Wealthy donors could be less inclined to invest in charities following the Oxfam charity scandal, industry experts reportedly said.
Wealth managers at Stonehage Fleming and UBS Wealth Management reportedly told the Financial Times wealthy donors will exercise more due diligence in charities before agreeing to invest.
In early February this year, it emerged that aid workers belonging to Oxfam- a global confederation of 19 charitable organisations that focuses on social empowerment- allegedly hired prostitutes during their time providing aid in the aftermath of the Haiti’s 2011 earthquake.
Tom Hall, UBS Wealth Management’s head of philanthropy services UK reportedly said: “Stories like [Oxfam] reinforce the need to have more rigour around one’s philanthropic investment, particularly at the higher end.”

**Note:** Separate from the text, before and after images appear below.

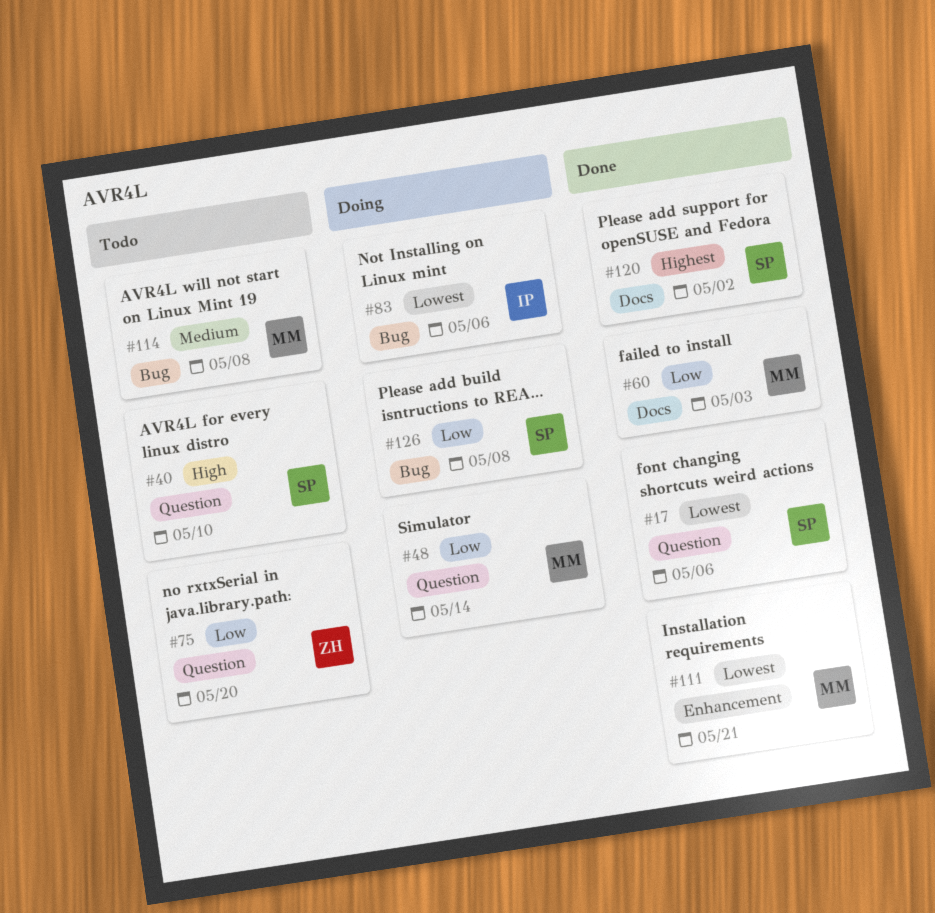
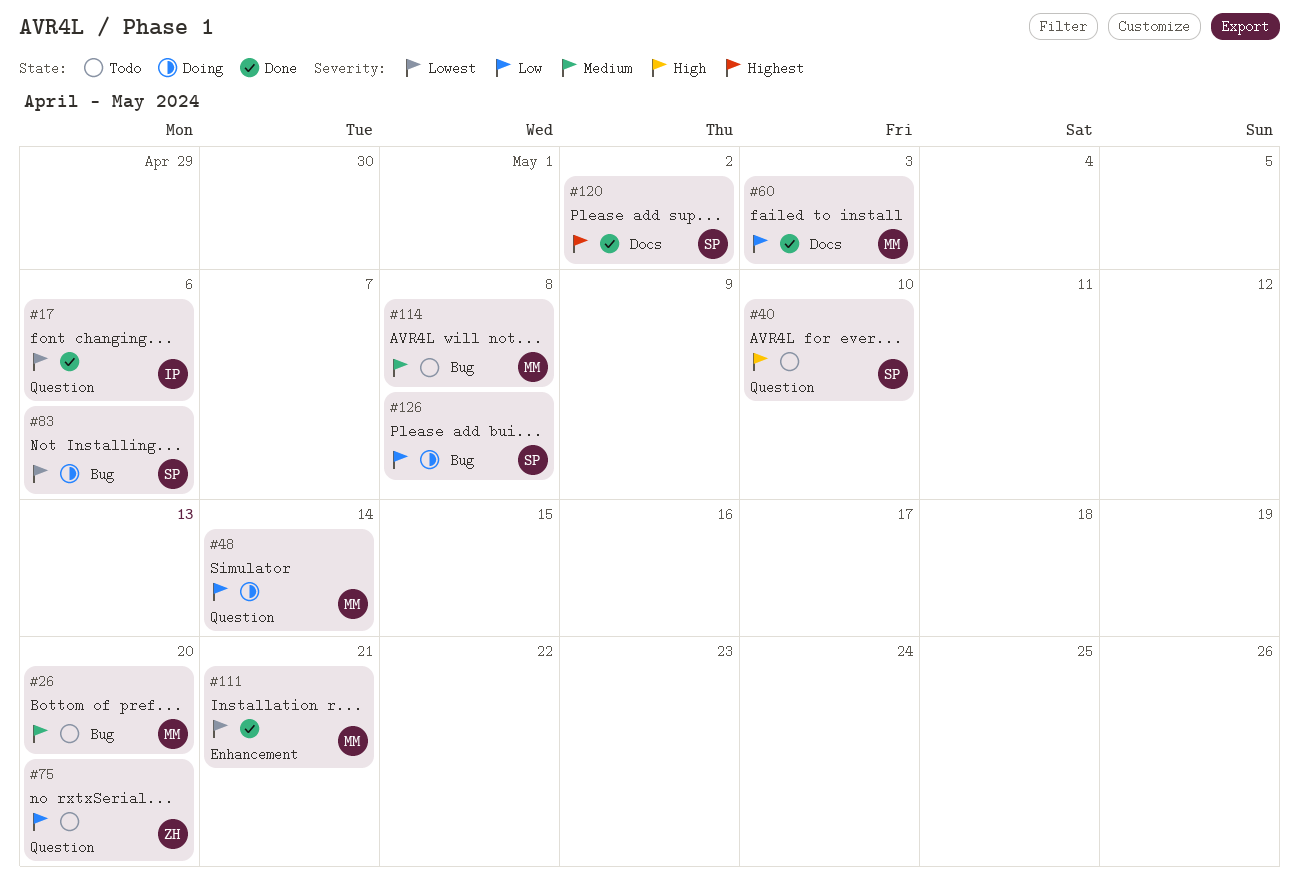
#17, owner: SP -> IP
#26: none -> present
#83, owner: IP -> SP

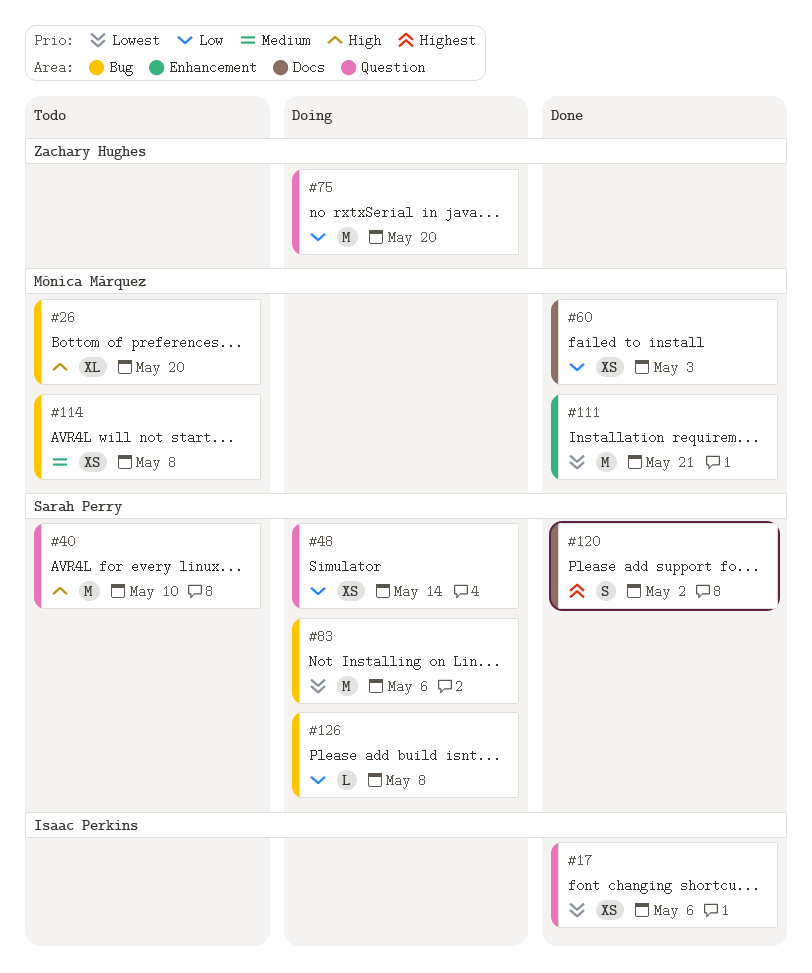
#26, priority: Medium -> High
#48, owner: Mónica Márquez -> Sarah Perry
#75, status: Todo -> Doing

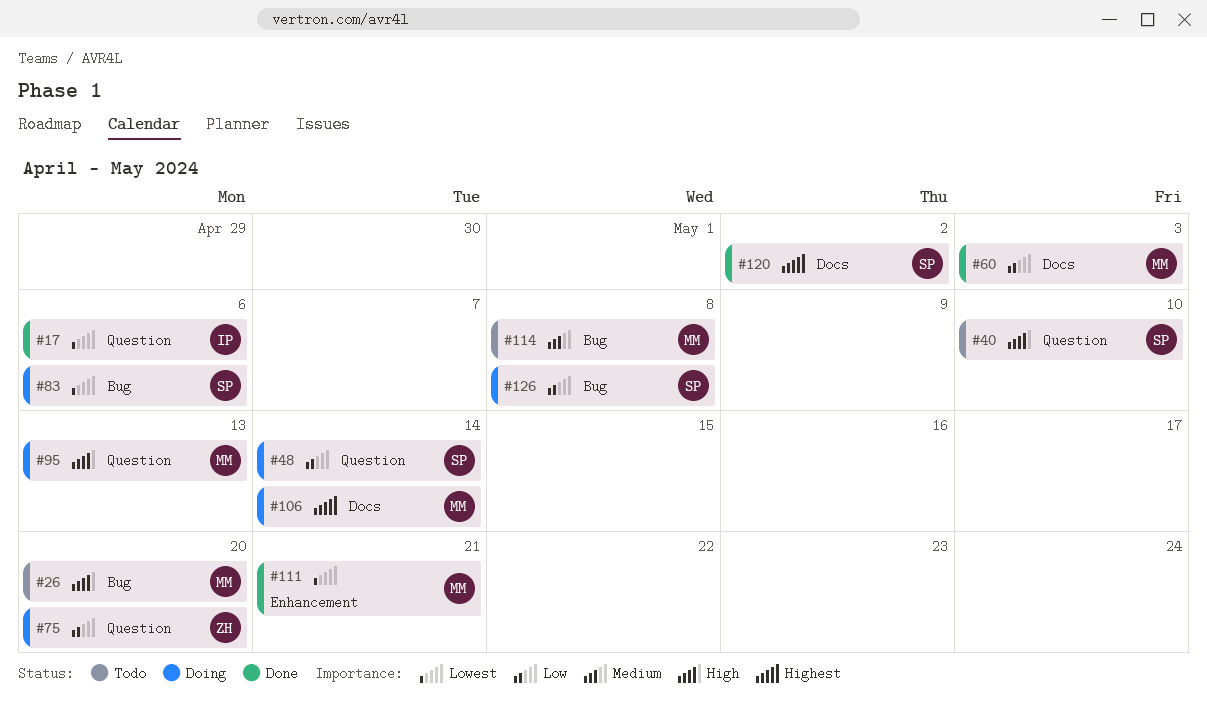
#95: none -> present
#106: none -> present

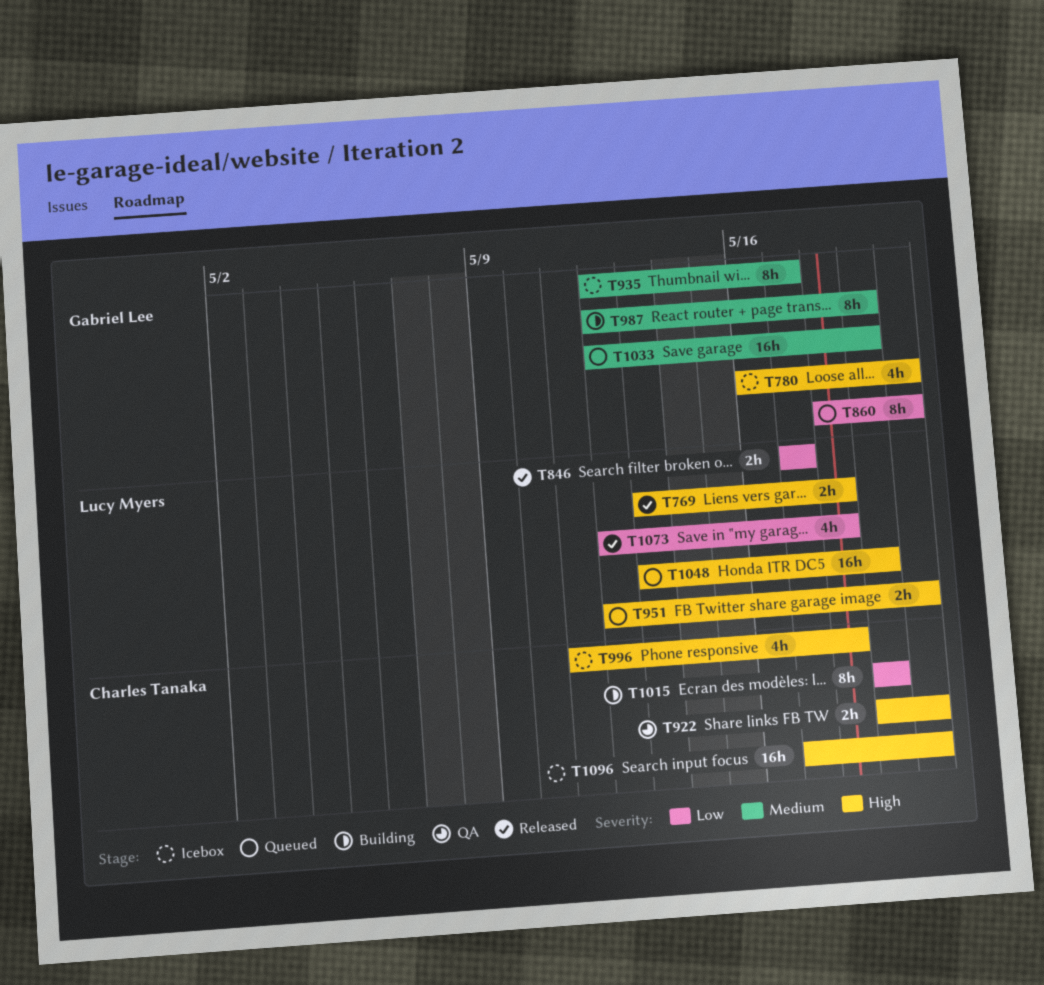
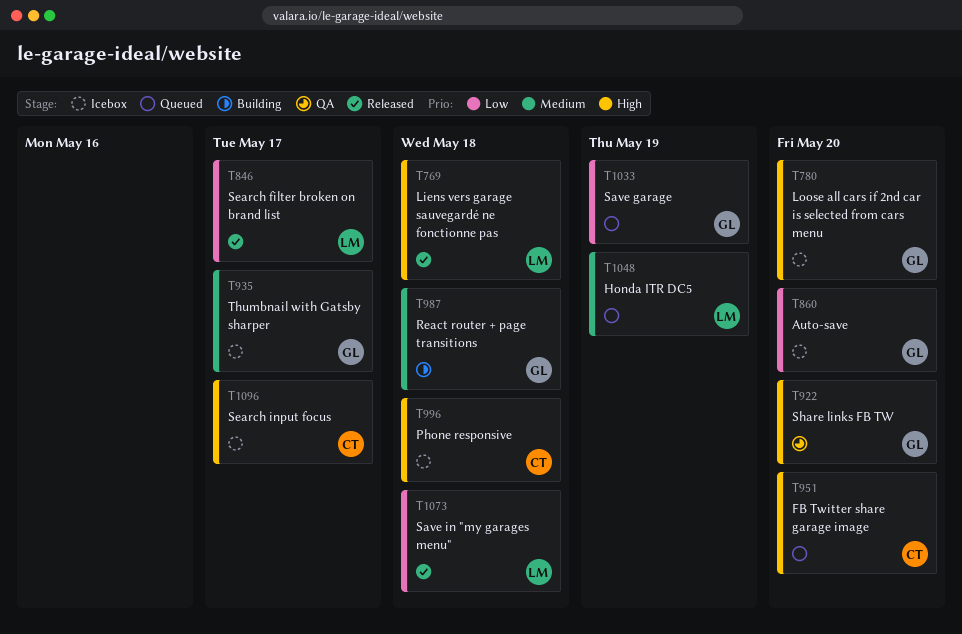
T860, status: Queued -> Icebox
T922, owner: Charles Tanaka -> Gabriel Lee
T951, owner: Lucy Myers -> Charles Tanaka
T987, due: May 19 -> May 18
T1015: present -> none
T1033, priority: Medium -> Low
T1048, priority: High -> Medium
T1096, due: May 20 -> May 17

Michael Maslinski, a partner at Stonehage Fleming, reportedly said: “I am absolutely certain that when it comes to reviewing charitable donations, the monitoring criteria are bound to be strengthened. It’s rather like big banks, people do a lot of monitoring of the smaller ones but they tend to take the larger ones for granted until it’s shown to be otherwise.”
Gina Miller, owner of the True and Fair Foundation, an organisation that analyses transparency in the charitable sector, reportedly said due diligence is lacking in the industry.
Miller reportedly said: “Because of the lack of rigour and transparency [charities have] attracted a minority of people who give the whole sector a bad name. There needs to be a complete clear-out of rotten individuals to ensure individuals can have more confidence.”
Oxfam recently published a report from 2011 showing sexual exploitation in Haiti after the earthquake following mounting pressure from authorities.
The True and Fair Foundation reportedly said charities with more than £10m of annual income make up for just 0.4% of the sector and 48% of donations. The 2017 Million Pound Donors Report by Coutts Private Bank said the total value of charitable investments valued at £1m reach its highest level in 2016 in the UK compared to when it began its report in 2007.